Opnieuw die woorden: toon ons uw lichtend gelaat en wij zijn gered. Dat is een ankerpunt door de Psalm heen. Het diep van binnen weten, her-inneren,  dat als God zichzelf laat zien, dat als God ons aankijkt het genoeg is, dat zijn Licht doet leven. 

En dan die geschiedenis, het verhaal over de wijnstok. Hier gaat het over Israel: ontworteld uit Egypte, geplant en wortel geschoten in het Beloofde Land. Een nieuwe plek die veilig was voor een lange tijd tot de veilige omheining werd vernield. Deze Psalm is door of over het 10 stammenrijk geschreven, het volk van God dat keer op keer ontworteld werd en nieuwe veilige plekken moest zoeken. 

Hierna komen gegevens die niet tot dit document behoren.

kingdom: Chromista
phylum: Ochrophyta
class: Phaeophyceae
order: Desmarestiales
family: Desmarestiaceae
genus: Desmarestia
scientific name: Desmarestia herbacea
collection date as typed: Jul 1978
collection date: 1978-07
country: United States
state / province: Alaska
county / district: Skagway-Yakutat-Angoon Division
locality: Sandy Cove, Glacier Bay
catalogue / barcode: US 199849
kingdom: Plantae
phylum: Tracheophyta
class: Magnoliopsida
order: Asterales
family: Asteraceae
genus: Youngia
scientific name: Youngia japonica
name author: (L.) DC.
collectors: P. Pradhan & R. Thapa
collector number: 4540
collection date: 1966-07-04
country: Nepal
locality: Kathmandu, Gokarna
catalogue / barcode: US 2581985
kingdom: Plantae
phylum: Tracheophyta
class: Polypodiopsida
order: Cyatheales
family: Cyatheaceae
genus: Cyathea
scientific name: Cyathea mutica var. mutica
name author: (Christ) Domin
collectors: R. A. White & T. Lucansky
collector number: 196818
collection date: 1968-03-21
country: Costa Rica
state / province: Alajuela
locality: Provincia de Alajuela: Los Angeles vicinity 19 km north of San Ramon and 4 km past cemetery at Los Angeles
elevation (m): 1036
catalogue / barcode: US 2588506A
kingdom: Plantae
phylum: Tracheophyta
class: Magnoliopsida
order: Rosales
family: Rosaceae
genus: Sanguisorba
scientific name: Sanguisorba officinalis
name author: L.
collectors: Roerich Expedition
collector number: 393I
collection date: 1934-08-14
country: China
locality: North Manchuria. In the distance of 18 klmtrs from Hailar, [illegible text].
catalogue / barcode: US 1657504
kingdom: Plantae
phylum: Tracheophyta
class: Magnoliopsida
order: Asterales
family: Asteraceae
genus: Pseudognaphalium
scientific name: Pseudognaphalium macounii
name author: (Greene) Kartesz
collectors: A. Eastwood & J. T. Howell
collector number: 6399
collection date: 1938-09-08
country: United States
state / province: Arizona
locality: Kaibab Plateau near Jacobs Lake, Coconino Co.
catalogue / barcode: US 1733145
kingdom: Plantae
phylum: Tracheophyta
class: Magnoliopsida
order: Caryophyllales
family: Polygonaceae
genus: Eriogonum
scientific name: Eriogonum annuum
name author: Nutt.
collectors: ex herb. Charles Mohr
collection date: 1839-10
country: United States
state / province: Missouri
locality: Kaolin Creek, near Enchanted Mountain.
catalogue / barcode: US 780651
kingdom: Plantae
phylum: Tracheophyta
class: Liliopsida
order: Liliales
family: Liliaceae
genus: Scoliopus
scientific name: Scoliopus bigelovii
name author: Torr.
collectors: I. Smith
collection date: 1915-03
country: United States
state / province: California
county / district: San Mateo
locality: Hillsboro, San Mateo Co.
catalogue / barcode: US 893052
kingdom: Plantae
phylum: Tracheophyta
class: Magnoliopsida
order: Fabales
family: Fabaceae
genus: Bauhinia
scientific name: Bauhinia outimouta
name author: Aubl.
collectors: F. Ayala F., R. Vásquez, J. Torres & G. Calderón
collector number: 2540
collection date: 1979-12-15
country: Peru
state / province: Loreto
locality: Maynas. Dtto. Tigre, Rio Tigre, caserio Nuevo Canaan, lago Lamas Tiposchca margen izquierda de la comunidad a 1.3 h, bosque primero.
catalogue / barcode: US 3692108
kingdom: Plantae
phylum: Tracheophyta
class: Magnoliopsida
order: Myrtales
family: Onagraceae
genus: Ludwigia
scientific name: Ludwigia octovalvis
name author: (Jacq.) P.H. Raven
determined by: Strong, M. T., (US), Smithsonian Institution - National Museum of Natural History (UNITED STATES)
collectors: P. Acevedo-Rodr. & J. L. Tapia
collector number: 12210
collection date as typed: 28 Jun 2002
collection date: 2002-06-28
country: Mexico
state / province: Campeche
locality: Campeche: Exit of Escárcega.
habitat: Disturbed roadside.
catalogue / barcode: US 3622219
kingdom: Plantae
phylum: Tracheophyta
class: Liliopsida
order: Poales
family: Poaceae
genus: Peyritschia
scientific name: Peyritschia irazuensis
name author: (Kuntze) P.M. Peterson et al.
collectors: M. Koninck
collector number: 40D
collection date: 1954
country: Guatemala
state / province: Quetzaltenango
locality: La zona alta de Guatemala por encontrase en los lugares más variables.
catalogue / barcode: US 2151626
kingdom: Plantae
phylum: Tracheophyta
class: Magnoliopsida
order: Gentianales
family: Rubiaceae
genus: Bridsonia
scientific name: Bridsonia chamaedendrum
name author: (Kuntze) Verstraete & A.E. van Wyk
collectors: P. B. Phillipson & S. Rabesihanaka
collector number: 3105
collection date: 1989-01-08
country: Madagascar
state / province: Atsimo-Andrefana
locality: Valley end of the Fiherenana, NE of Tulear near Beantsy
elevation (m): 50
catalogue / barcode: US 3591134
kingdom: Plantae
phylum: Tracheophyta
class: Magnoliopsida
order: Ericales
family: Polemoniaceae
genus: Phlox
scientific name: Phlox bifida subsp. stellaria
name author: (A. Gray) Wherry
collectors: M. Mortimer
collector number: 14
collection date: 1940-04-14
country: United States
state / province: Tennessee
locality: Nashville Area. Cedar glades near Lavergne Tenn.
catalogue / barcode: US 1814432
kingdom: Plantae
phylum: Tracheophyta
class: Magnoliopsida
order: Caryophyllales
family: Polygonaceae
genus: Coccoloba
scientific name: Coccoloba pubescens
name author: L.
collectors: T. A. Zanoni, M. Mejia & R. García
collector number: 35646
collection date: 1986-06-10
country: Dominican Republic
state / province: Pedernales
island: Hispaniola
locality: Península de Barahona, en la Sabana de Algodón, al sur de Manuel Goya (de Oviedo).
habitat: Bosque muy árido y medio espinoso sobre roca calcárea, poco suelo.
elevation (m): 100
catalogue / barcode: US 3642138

Afgelopen week was ik in Kazachstan en hoorde daar verhalen van mensen die generatie op generatie ontworteld en weer herplant werden. Wie ben je dan? Wat is je thuis? Vanuit Duitsland werden ze eind 19e eeuw om hun geloof verdreven naar Polen, van daar naar Oekraïne, van daar in WO 2 terug naar Duitsland  - jullie zijn Duitsers, je hoort bij ons. Na de oorlog terug naar de Sovjet Unie – jullie zijn Sovjets, je hoort bij ons. Om van daaruit terecht te komen in Kazachstan om in gesloten gemeenschappen te leven. Mennonieten die vanuit hun geloofsovertuiging niet het leger in wilden en door machthebbers overal en nergens naar toe werden getransporteerd. Stichters van Mennonieten en Baptisten gemeenschappen in deze verschillende landen. 

De Psalmist stelt de vraag waarom, waarom hebt u onze veilige omheining vernield? Waarom hebt u ons van deze veilige plekken weggerukt, zijn er families uit elkaar gerukt. Vragen die blijven staan, die amper te beantwoorden zijn. En tegelijk ontdekte ik ook een ander perspectief: juist door al die ontworteling en herplanting zijn er veel gemeenten ontstaan: gemeenten met Duitsers, Russen, Oekraïners, Kazakken. Dit is niet een antwoord op het waarom, wel een gevolg van ontworteling en herplanting. 

In de Psalm horen we opnieuw de vraag: God keer u tot ons: Kijk! Zie! Zorg! In deze weken naar Pasen kun je er een vooruitwijzing naar het lijden van Jezus in zien, de Zoon die verbrand, weggehakt, verkwijnd is onder Gods duistere afwendende blik. En tegelijk gaat het om toen, om de situatie die de Psalmist zelf beschrijft en om nu. Het laat zien hoe God uiteindelijk handelt in deze wereld, redding en herstel geeft. 

Wat de Psalm eindigt met heer refrein: Heer, God van de hemelse machten, herstel ons.  
In zijn lichtend gelaat, in het aanschouwen van Gods licht zijn wij, wordt jij hersteld.